Les layettes servent à l'étiquetage des enfants. Du rose ou du bleu, des voitures ou des fleurs du vif ou du pastel. Aussi caricatural que ça. Même lorsque je cherche une affiche pour décorer sa chambre, On m'interroge sur le sexe du bébé. Filles et garçons n'ont pas le même beau.
J'ai des attaques de réalité. Comme si cette naissance me liait définitivement au destin de l'humanité. Et au chagrin commun. Je suis hantée par des images d'exode, de migrations, de camps, où des mères déambulent folles de douleur, un bébé crevé dans les bras.
Ce connard de Larousse a menti, ce n’est pas vrai que la maternité rapproche mère et fille. (p. 37)
Mon ventre bascule dans le domaine public.
On s'autorise des gestes déplacés en temps normal, on touche mon ventre comme un gris-gris, le dos du bossu, la tête du singe. Moult commentaires, il est petit, rond, carré, vers l'avant, non, vers l'arrière. Plutôt que des ringardes félicitations, beaucoup me gratifient de traits d'esprit sur mon soudain embonpoint, si bien que l'on me répète à longueur de journée que, dis-donc, j'ai sacrément grossi. Je fais preuve à leur égard d'une patience toute maternelle.
Le meilleur moyen d'éradiquer la mère parfaite, c'est de glandouiller. Le terme est important car il n'appelle à aucune espèce de réalisation, il est l'ennemi du mot concilier. Car si faire vœu d'inutilité est déjà courageux dans notre société, pour une mère, c'est la subversion absolue.
Le jour où je refuse d'accompagner père et bébé à un déjeuner dominical pour traîner en pyjama toute la journée, je sens que je tiens quelque chose.
La moindre des politesses quand on met un enfant au monde, c'est de lui fournir un kit de survie. Un récit édifiant, des valeurs, une morale, des repères.

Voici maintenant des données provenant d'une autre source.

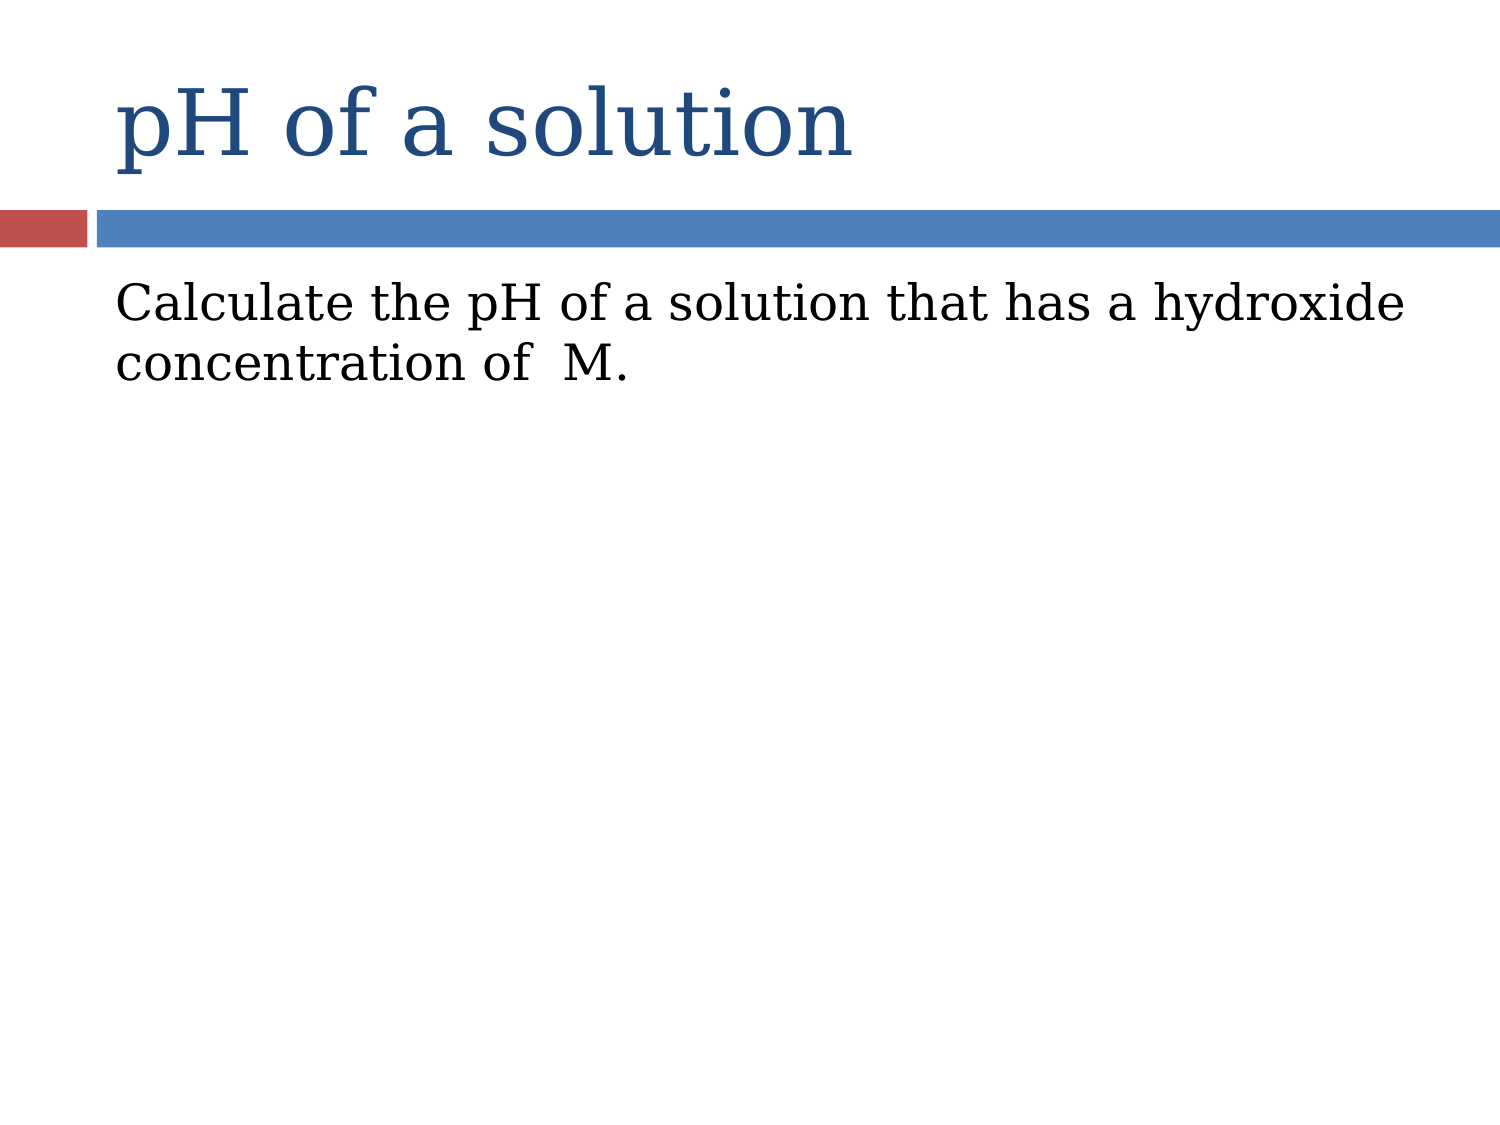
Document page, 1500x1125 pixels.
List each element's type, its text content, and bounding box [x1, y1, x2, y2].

title pH of a solution [100, 37, 1438, 200]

Ce n'est pas pourtant compliqué. Des repères.
Pourquoi, sous prétexte que j’ai un utérus, dois-je porter une telle responsabilité ? Le père du bébé aurait fait une bien meilleure mère. Son instinct de sacrifice est plus développé, et c’est toujours lui qui fait les crêpes.
Il y a toujours un moment où on rappelle à une femme le sens profond de son existence : procréer. Toujours un ami, une tante, un dentiste pour lui rappeler qu’elle n’a pas encore d’enfant. Et la voilà sommée de se justifier. Soupçonnée de souffrir secrètement d’une carence de maternité ou de transférer son amour maternel sur un chat.
Qu'ai-je fait de mon imaginaire ces derniers temps ? Il ne suffit plus que je m'enferme dans mon bureau. Il faut retrouver de l'espace à l'intérieur. Où prendre le temps de tâtonner ? Mon cerveau est colonisé. Même absent, le bébé m'accapare.
Quoi qu'il arrive, notre corps commence et finit entre les mains des autres.